**Exercise goal**
Reproduce verbatim the lines from the one containing "October 27–28, 2015 42 of 289" through the one containing "hope future work", inclusive.

(Stored data entries)
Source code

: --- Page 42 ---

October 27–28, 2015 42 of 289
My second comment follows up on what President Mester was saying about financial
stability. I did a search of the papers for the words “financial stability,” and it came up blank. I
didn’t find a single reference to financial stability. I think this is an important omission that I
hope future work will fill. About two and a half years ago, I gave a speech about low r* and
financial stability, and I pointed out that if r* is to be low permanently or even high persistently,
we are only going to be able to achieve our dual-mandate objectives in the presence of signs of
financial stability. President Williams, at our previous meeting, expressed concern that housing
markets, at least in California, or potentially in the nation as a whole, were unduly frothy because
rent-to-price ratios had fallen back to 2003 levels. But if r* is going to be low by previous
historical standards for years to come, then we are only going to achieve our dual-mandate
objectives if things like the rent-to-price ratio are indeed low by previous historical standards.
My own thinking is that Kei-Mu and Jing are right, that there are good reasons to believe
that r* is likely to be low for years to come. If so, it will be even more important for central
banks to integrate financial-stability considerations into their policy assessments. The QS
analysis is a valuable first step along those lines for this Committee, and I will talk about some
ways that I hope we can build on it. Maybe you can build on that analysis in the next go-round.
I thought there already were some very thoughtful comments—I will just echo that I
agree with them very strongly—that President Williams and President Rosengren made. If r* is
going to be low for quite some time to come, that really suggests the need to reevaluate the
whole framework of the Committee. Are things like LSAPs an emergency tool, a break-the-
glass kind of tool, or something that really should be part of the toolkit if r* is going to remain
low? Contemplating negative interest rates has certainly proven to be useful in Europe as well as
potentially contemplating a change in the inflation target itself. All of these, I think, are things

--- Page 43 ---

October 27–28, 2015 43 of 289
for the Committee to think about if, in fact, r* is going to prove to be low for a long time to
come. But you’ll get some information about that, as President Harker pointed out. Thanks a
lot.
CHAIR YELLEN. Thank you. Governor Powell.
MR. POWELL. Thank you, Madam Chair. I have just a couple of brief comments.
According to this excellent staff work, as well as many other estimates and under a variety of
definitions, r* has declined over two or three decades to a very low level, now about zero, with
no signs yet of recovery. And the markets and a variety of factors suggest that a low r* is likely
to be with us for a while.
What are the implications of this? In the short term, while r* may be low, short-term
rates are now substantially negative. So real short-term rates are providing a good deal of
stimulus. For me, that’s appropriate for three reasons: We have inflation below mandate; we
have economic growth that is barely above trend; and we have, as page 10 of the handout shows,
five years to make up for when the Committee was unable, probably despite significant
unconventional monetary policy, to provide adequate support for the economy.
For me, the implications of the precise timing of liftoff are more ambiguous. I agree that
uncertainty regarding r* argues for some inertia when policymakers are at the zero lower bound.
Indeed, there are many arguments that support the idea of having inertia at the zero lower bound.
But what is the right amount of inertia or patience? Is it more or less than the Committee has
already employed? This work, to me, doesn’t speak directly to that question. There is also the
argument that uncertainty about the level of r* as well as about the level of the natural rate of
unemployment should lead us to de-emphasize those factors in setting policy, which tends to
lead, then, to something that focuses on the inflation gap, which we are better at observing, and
* * *
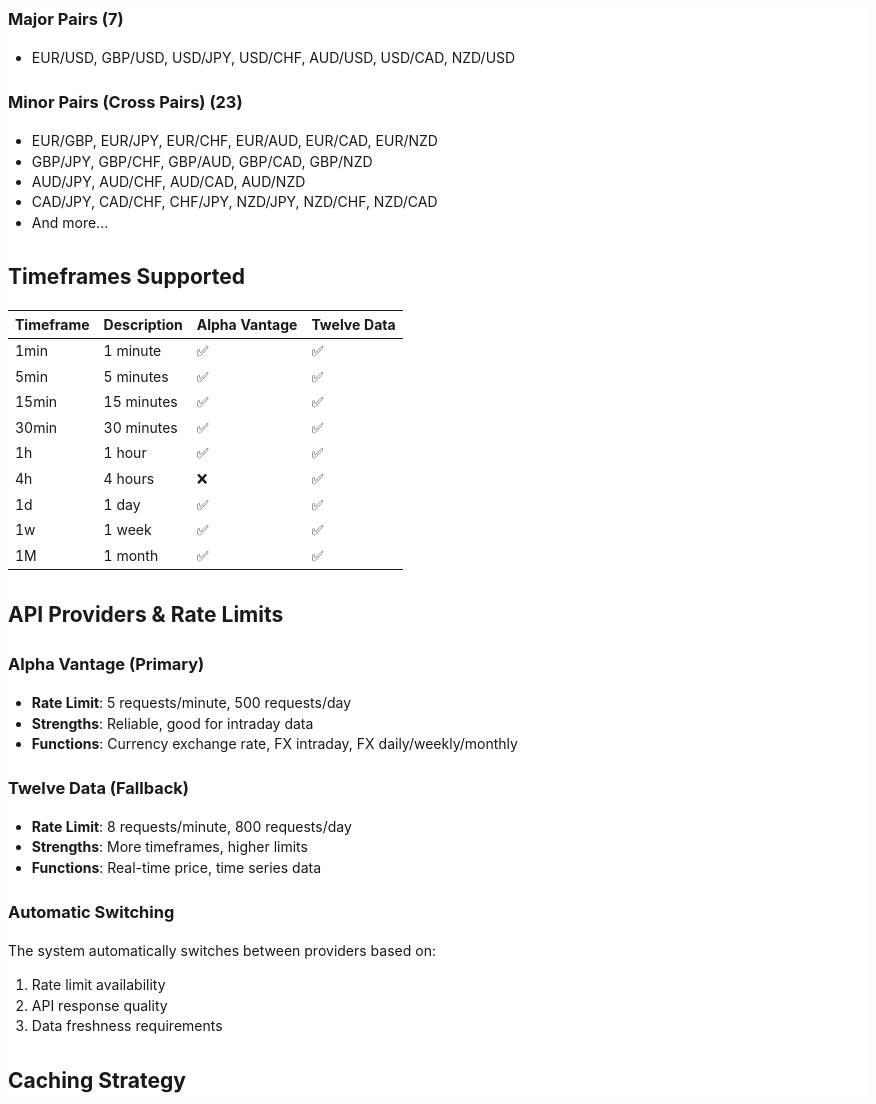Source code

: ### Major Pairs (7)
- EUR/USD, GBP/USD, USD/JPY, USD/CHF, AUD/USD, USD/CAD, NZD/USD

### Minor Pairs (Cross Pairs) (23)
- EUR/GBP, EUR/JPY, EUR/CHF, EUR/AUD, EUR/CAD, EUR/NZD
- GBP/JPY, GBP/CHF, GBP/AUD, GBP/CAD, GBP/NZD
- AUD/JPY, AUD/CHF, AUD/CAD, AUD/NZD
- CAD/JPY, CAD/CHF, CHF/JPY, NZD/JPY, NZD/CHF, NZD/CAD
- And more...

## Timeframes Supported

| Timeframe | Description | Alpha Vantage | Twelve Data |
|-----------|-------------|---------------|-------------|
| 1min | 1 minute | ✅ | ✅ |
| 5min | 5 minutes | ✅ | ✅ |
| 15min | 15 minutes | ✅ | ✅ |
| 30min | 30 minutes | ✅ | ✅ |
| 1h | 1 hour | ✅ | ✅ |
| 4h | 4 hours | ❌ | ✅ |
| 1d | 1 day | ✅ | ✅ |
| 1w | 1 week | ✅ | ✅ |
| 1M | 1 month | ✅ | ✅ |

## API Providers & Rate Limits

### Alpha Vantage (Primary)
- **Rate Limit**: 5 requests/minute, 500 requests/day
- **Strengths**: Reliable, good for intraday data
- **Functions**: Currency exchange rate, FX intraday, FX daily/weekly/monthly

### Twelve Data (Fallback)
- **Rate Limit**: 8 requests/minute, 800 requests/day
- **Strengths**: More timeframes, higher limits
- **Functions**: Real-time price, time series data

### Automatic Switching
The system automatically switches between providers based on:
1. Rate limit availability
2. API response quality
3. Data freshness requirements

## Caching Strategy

**Response to this exercise**
October 27–28, 2015 42 of 289
My second comment follows up on what President Mester was saying about financial
stability. I did a search of the papers for the words “financial stability,” and it came up blank. I
didn’t find a single reference to financial stability. I think this is an important omission that I
hope future work will fill. About two and a half years ago, I gave a speech about low r* and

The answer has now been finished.